Prime Minister John Key in Dargaville campaigning for his National candidate Mark Osborne for the Northland by-election. Photo / Dean Purcell
Prime Minister John Key in Dargaville campaigning for his National candidate Mark Osborne for the Northland by-election. Photo / Dean Purcell
Prime Minister John Key says losing Northland in yesterday's byelection was disappointing but he was "pretty philosophical" about it.
It was effectively a two-candidate contest between National's Mark Osborne and New Zealand First leader Winston Peters who won with a 4012 majority and that could not be translated to ageneral election.
"Once you back to a normalized scenario where there are a great many more candidates, then the dynamics change dramatically because obviously you get vote splitting and we are by far the biggest party and our candidate will come through," he said today from Melbourne, before the cricket final.
Mr Key said he would take the loss on board.
"The voters are never wrong like, frankly, in my view, the polls are very infrequently wrong.

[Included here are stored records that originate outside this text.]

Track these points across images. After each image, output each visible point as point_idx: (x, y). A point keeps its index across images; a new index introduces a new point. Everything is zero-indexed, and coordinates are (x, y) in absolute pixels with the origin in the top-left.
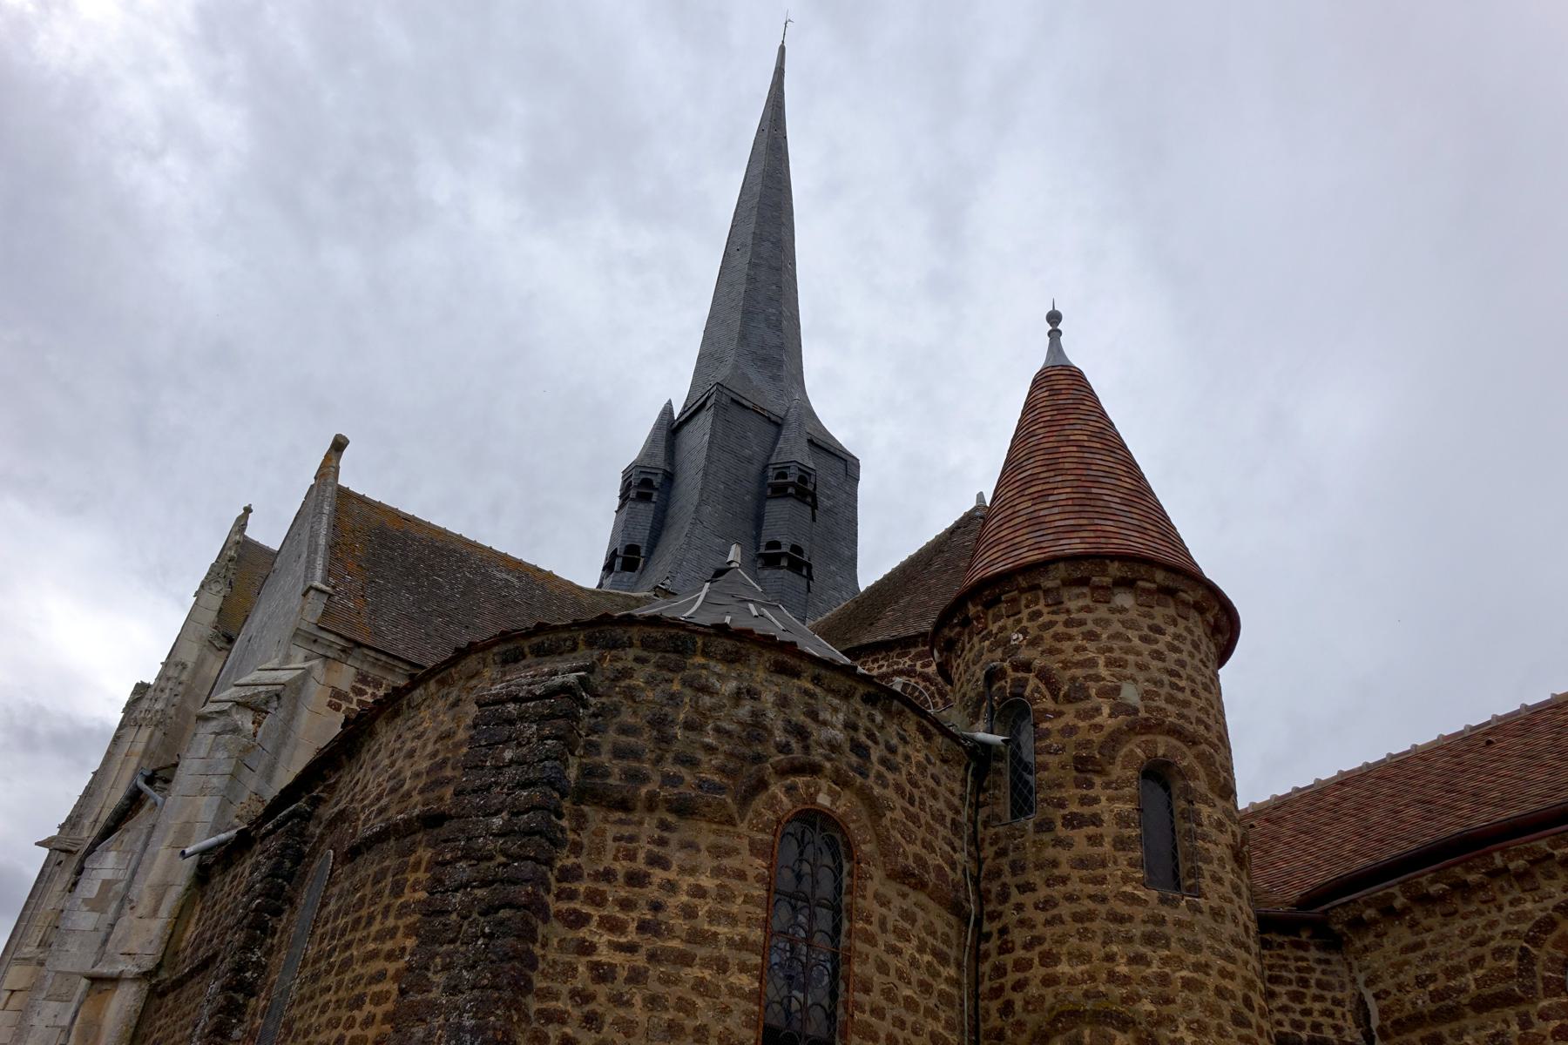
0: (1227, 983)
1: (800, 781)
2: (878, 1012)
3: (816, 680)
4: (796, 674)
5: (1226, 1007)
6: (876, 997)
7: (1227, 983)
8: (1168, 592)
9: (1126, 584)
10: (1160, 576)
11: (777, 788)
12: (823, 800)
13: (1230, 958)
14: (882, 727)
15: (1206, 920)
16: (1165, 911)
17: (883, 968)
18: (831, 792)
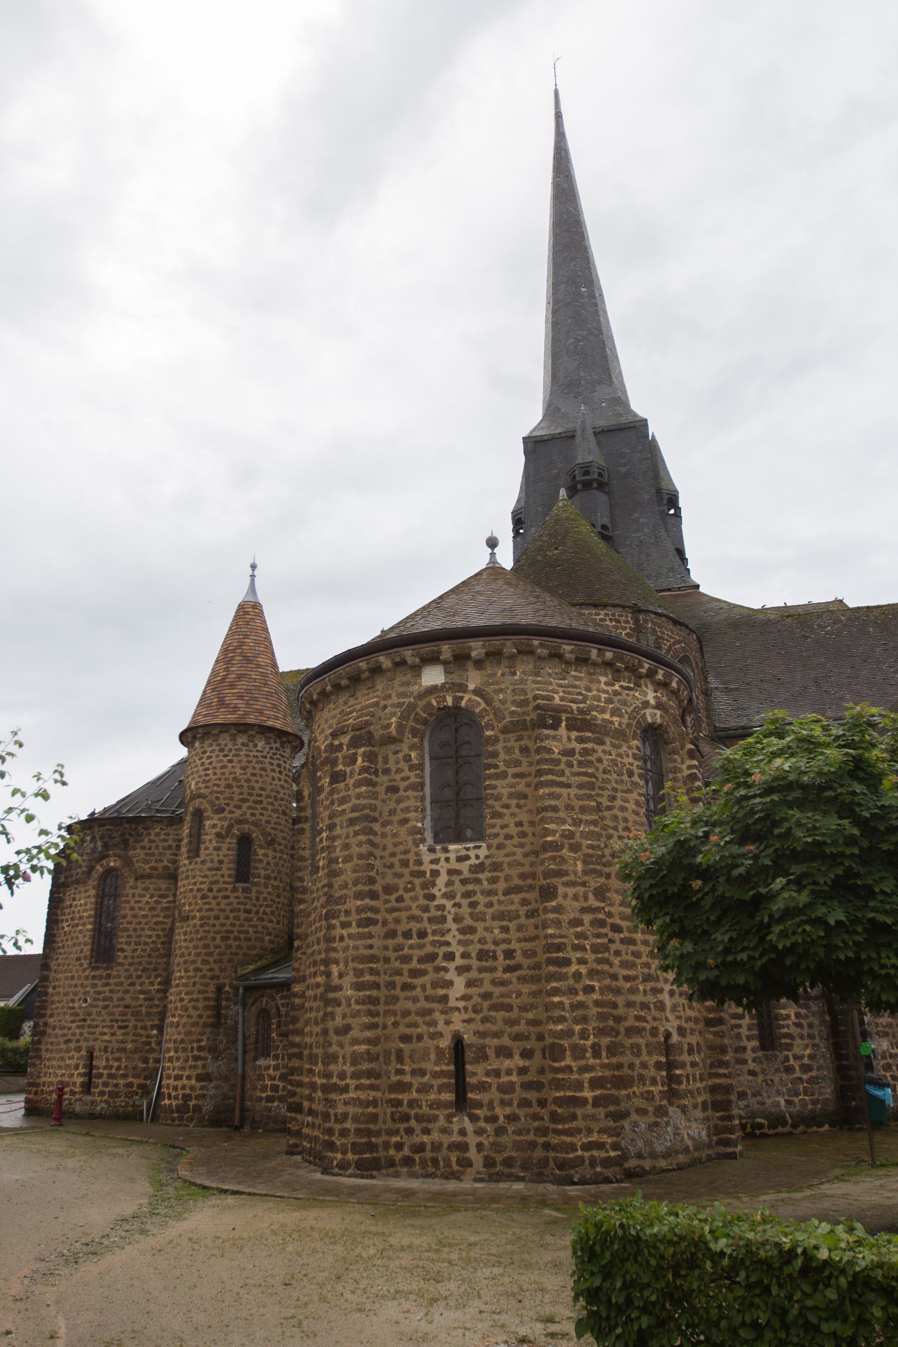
0: (203, 886)
1: (104, 862)
2: (130, 923)
3: (111, 824)
4: (104, 825)
5: (199, 895)
6: (129, 918)
7: (203, 886)
8: (209, 733)
9: (194, 738)
10: (200, 731)
11: (99, 868)
12: (112, 864)
13: (206, 876)
14: (135, 829)
15: (199, 866)
16: (190, 867)
17: (132, 909)
18: (115, 861)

"We're not dismissing it. We're saying the rational explanation is that you've got a collection of parties up against National rather than droves of National voters deserting us."
Mr Key said Mr Peters ran a good campaign and had an effective message telling voter they were not getting their fair share and the region wasn't growing fast enough, although whether that was true was a different matter.
Certainly a lot of resources have been put into Northland but what is clear is that the people of Northland are ambitious. They want more. They want to go faster."
It was not straight forward however. The Nga Puhi settlement which would be huge for the region was being held up by internal issues in Nga Puhi ,and Government was not the one holding back mining and exploration that would also be good for the region.
Reform of the Resource Management Act which would also help the region but that would be more challenging - National now needs the support of at least one support party other than Act.
Mr Key said he had not reckoned on Labour leader Andrew Little encouraging tactical voting, thinking he would have preferred to campaign hard as a new leader.
"We would have done the same thing faced the same scenario but it's not always easy to get your people out to do that."
He said Mr Peters' 40 years' experience was a factor when he up against Mr Osborne with "40 hours."
He said National's first poll showed that Mr Peters had name recognition by 84 per cent of those polled and Mr Osborne by just 14 per cent.